I live near Camarillo  and have finally been contacted by the seller.

I'll let you know how things work out.

----------


## mrmando

> I live near Camarillo  and have finally been contacted by the seller.
> 
> I'll let you know how things work out.


OK — are you interested in flipping the cases to me (if so, send me a private message) or do you want them for yourself? 

Either way is fine with me ...

----------


## Rodney Riley

https://losangeles.craigslist.org/la...903877425.html

These would be interesting.

----------


## creekroadguitars

Took 4 days to respond to my text and, couldn't be bothered to ship?

I'm not sure what to expect but, I'll report when I know more...

----------


## mrmando

> https://losangeles.craigslist.org/la...903877425.html
> 
> These would be interesting.


That ad has been running for a long, long time. 
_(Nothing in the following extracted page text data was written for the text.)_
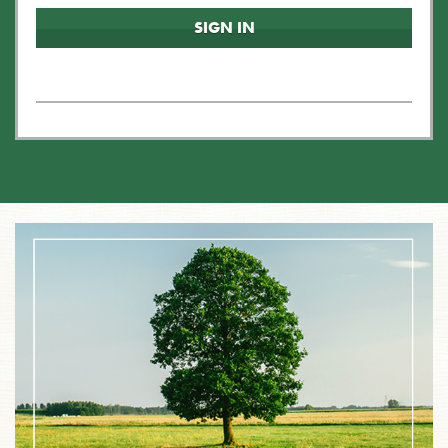
SIGN IN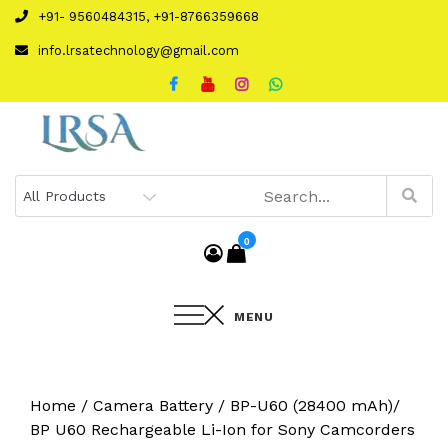
Skip
+91- 9560484315, +91-8766359668
to
info.lrsatechnology@gmail.com
content
0
MENU
Home
/
Camera Battery
/ BP-U60 (28400 mAh)/
BP U60 Rechargeable Li-Ion for Sony Camcorders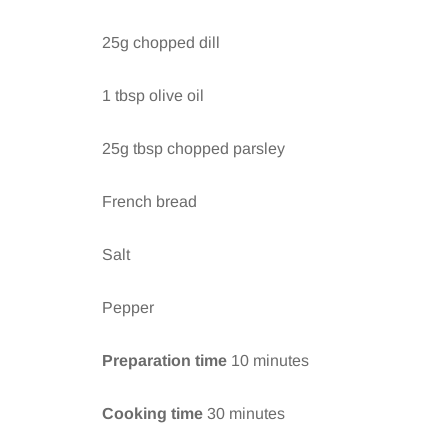
25g chopped dill
1 tbsp olive oil
25g tbsp chopped parsley
French bread
Salt
Pepper
Preparation time
10 minutes
Cooking time
30 minutes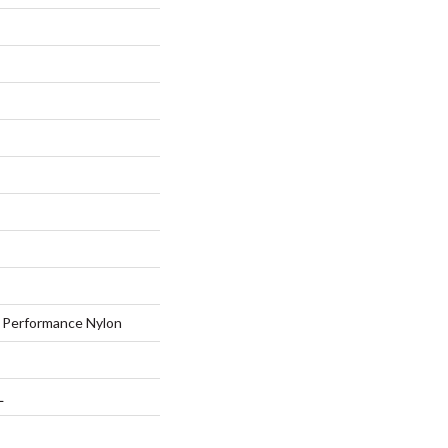
Performance Nylon
L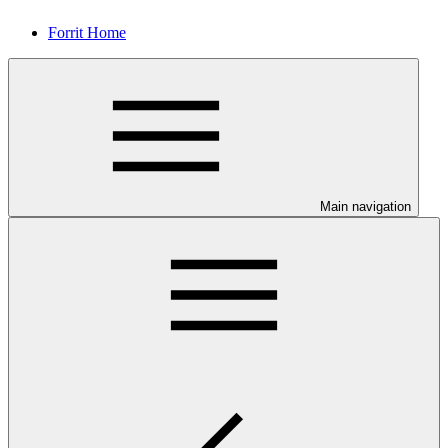
Forrit Home
Main navigation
I have an album — I think it's Tonio K.'s _Olé!_ — with David Hidalgo credited as playing "mandolo." Maybe that's a typo and he actually played mandola ... and maybe it was this particular H1. (Never seen an H1 with the aluminum bridge saddle before.)

----------


## mrmando

Dude keeps deleting and reposting his case ad ... wonder why ... 
https://losangeles.craigslist.org/la...913345760.html

----------


## jefflester

He thinks you're stalking him!

----------


## Timbofood

Seems like the guys nuts!

----------


## bjshear

Did you ever get the cases? I'm in that area if you need help.

----------


## mrmando

The seller is the one who needs help! I don't know what became of the cases, but the ad hasn't been running lately. Best to leave it alone.

----------